The Lady Vanishes has it all. Like most Hitchcock films (especially the 30s ones), Lady finds the right balance between holiday hijinx, screwball romance, international espionage, and all-out action.
Lady starts at an inn, in a small and forgettable town in the middle of Europe. The inn is overcrowded due to a train being delayed there by inclement weather. One could be forgiven for assuming that this is a charming comedy as our cast of characters is introduced.
All is fun and games until we're shown a single startlingly shocking shot of a singer being strangled.

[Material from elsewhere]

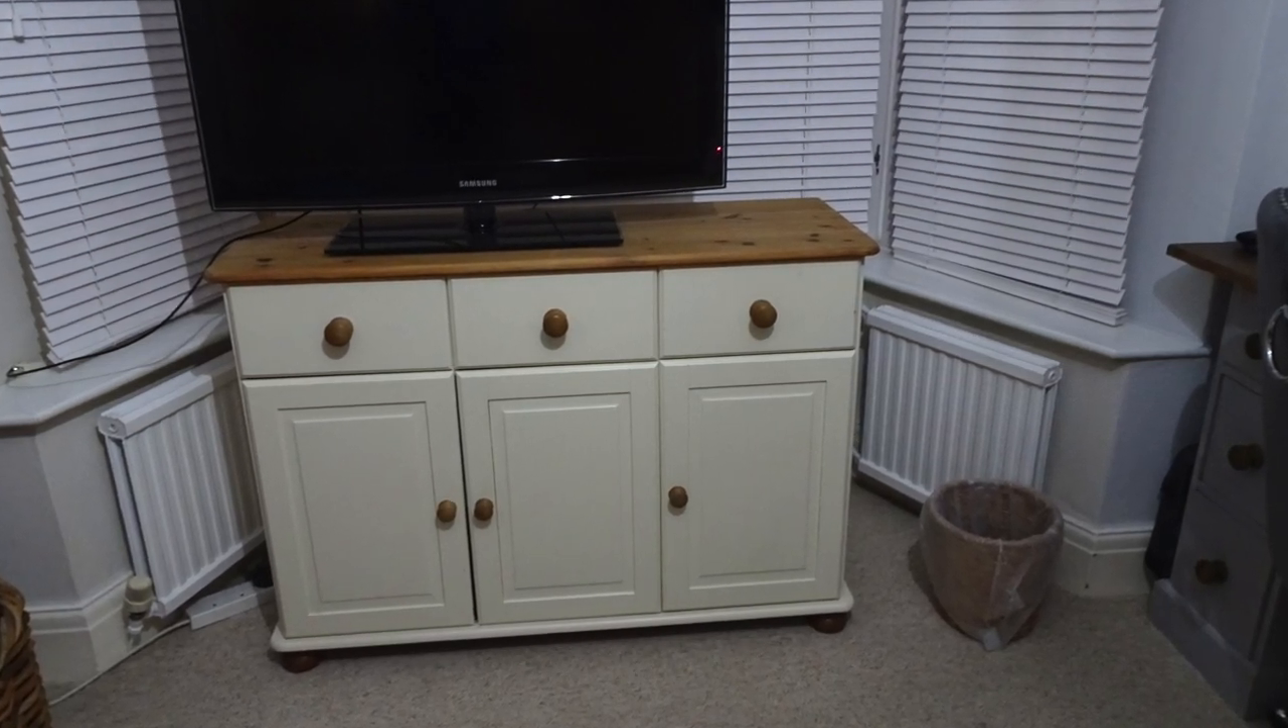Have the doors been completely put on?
Yes.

Nevertheless, the dominant pleasant tone more of less continues as the long-awaited train arrives in the morning. By this point we've identified our protagonist, the young and privileged Iris, who is returning home from one of a string of vacations. Her intent in returning home is to settle down in marriage with a young man as rich and spoiled and loveless as herself. We've also been introduced to the elderly Miss Froy, a kindly Governess on her way back to England after working abroad as a Governess for several years.

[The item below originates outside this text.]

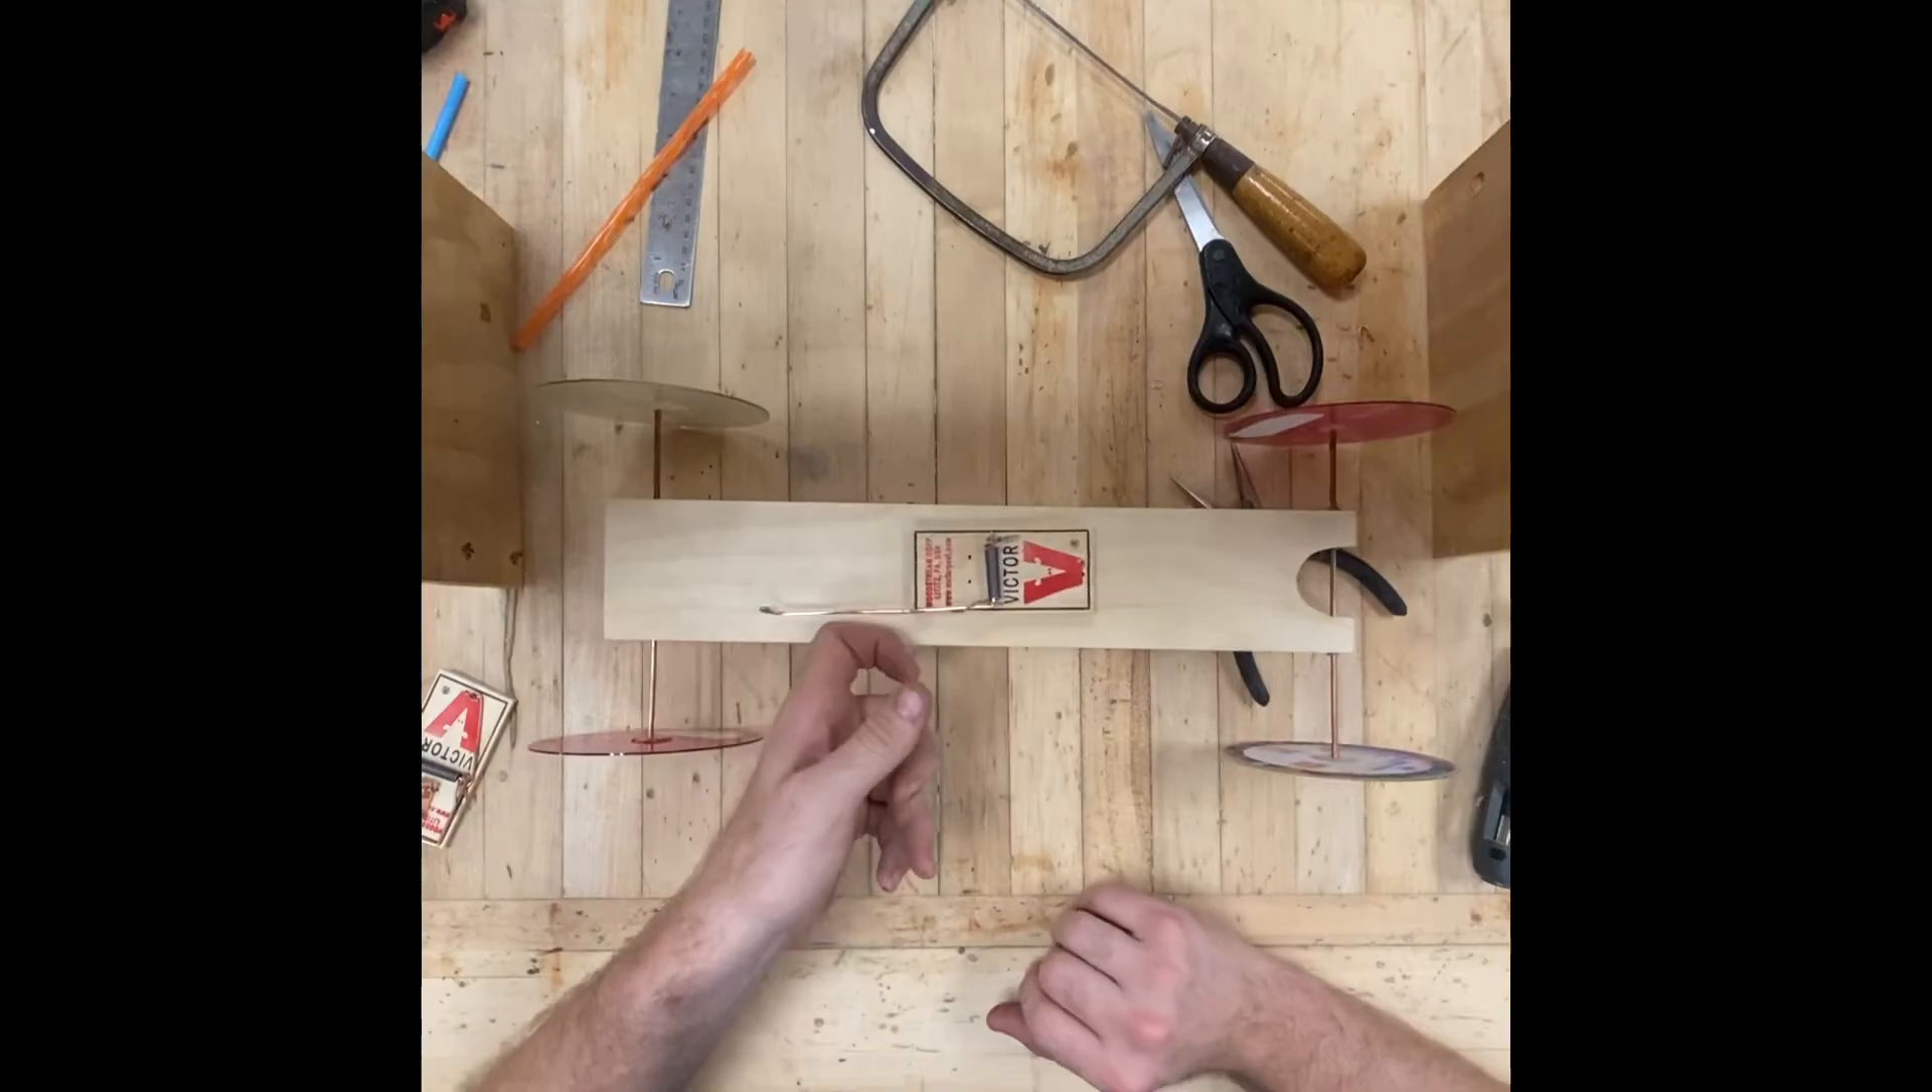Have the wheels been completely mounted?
Yes.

As everyone prepares to board the train, it's easy to forget about that brief image of murder that we've seen. That is, until a flower pot shoved out a window, intended for Froy(!), hits Iris on the head and nearly knocks her out.
Froy takes care of Iris on the train. After having tea together, the two return to their train car and Iris sleeps off the effects of her near-concussion. When she wakes up, Miss Froy is gone. Worse, the passengers in her car deny ever having seen her. Not a single passenger on the train will confirm that there was ever anyone matching Miss Froy's description on the train. Iris's panic and frustration is palpable now.

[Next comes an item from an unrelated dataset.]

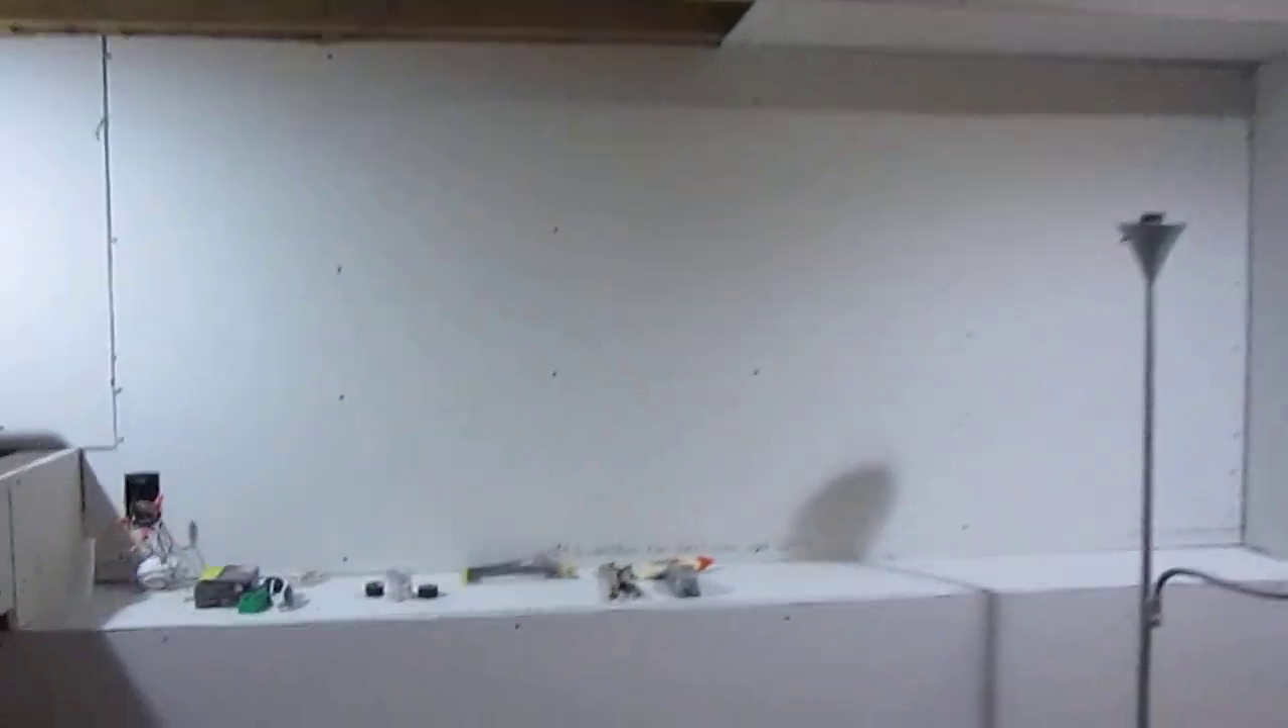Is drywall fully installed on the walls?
Yes.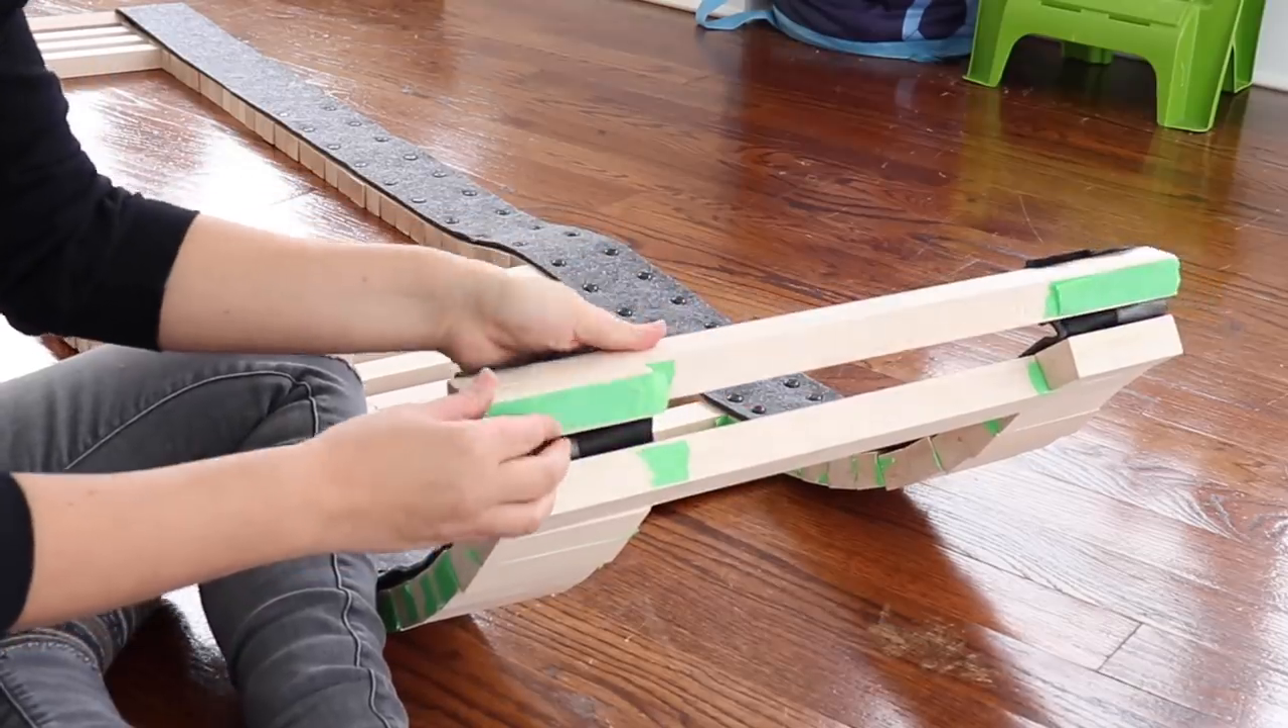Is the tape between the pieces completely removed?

These feelings of disorientation and despair as the world is turned upside down are preoccupations of Hitchcock. Hitchcock is so excellent at detailing this modern anxiety, both visually and thematically. He does so without resorting to mopey introspection, but uses the tropes of the suspense genre to externalize emotion and display it relentlessly moving forward just as the train in Lady chugs along, in which stopping does not necessarily mean rest. Stopping the train (the momentum of the plot) is a means of highlighting decisive moments. As in the best Westerns, indeed as in the best movies, ACTIONS reveal character.
Lady Vanishes is never preachy, but it is indubitably morally instructive. Heroism and sacrifice are quietly lauded in a reserved and peculiarly English sort of way.
And the ending? I suppose it's a bit of a spoiler to mention it. The ending is delightful. There is something so satisfyingly right about it that my heart wells up with syrupy sweetness, knowing down deep that everything is and shall be good and right in the world.